伝統的に赤かぶ漬けが行われてきた飛騨高山では、もともと塩漬けにて行われ、現在でも塩漬けは飛騨高山特有なのだという。


◆子供がパクパク!

朝市で、赤かぶ漬けの試食を出すと、子供たちがパクパク食べるのだそうです。
与嶋さん曰く、
『最近、漬物離れが進んでいると言われていますが、それは添加物が原因なのではないでしょうか。本来、漬物とは食事を引き締めてくれるもの。しかし、現代の漬物が添加物が加えられた結果、変な味があり、引き締めてくれなくなってしまったのではないでしょうか。このことを子供たちから教わりました。
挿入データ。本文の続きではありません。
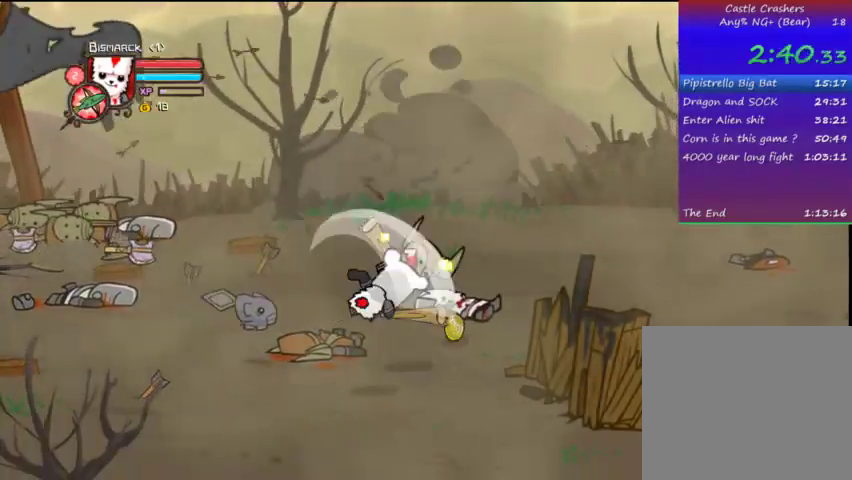
{"buttons": ["DPAD_RIGHT"], "left_stick": "center", "right_stick": "center", "events": [[67, "DPAD_UP", "down"], [67, "TRIANGLE", "up"], [167, "DPAD_UP", "up"], [167, "TRIANGLE", "down"], [267, "DPAD_RIGHT", "down"], [267, "TRIANGLE", "up"]]}
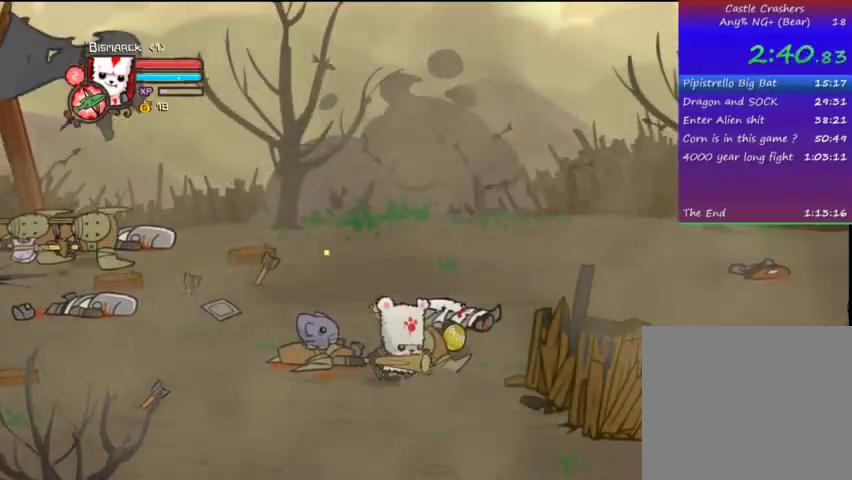
{"buttons": [], "left_stick": "center", "right_stick": "center", "events": [[467, "DPAD_RIGHT", "up"]]}
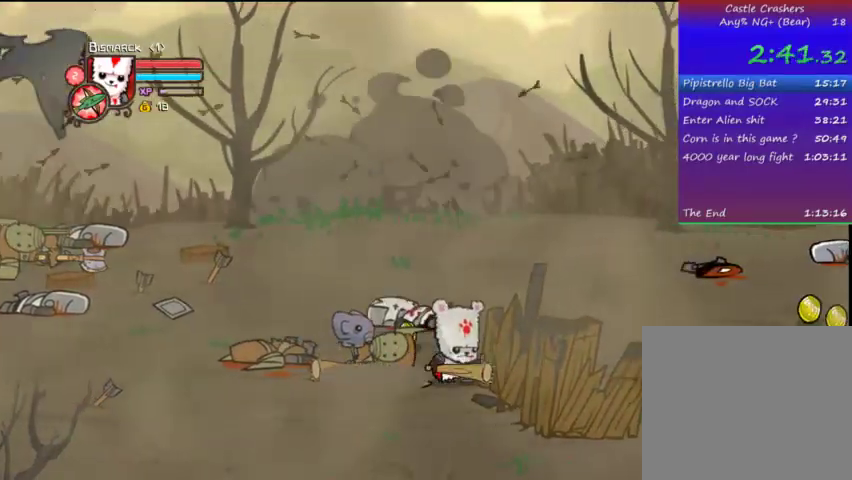
{"buttons": ["TRIANGLE"], "left_stick": "center", "right_stick": "center", "events": [[67, "DPAD_LEFT", "down"], [167, "DPAD_LEFT", "up"], [267, "CROSS", "down"], [267, "DPAD_LEFT", "down"], [267, "SQUARE", "down"], [367, "CROSS", "up"], [367, "TRIANGLE", "down"], [400, "SQUARE", "up"], [467, "DPAD_LEFT", "up"]]}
』
なるほど!その通りですよね。


◆規模が大きくなることで失うことがある

与嶋さんは、生産量の拡大は行う予定はないそうです。
それは、この規模だからできることがあり、規模が大きくなることで失ってしまうものがあるからだそうです。
現在では、与嶋さんのように昔ながらの生産を行われているところはほどんどなくなってしまったようです。
この貴重な赤かぶ塩漬けを初めていただきましたが、独独の風味があり、漬物好きな私にはたまらない味でした。
この素晴らしい文化をぜひ、守っていただきたいですね。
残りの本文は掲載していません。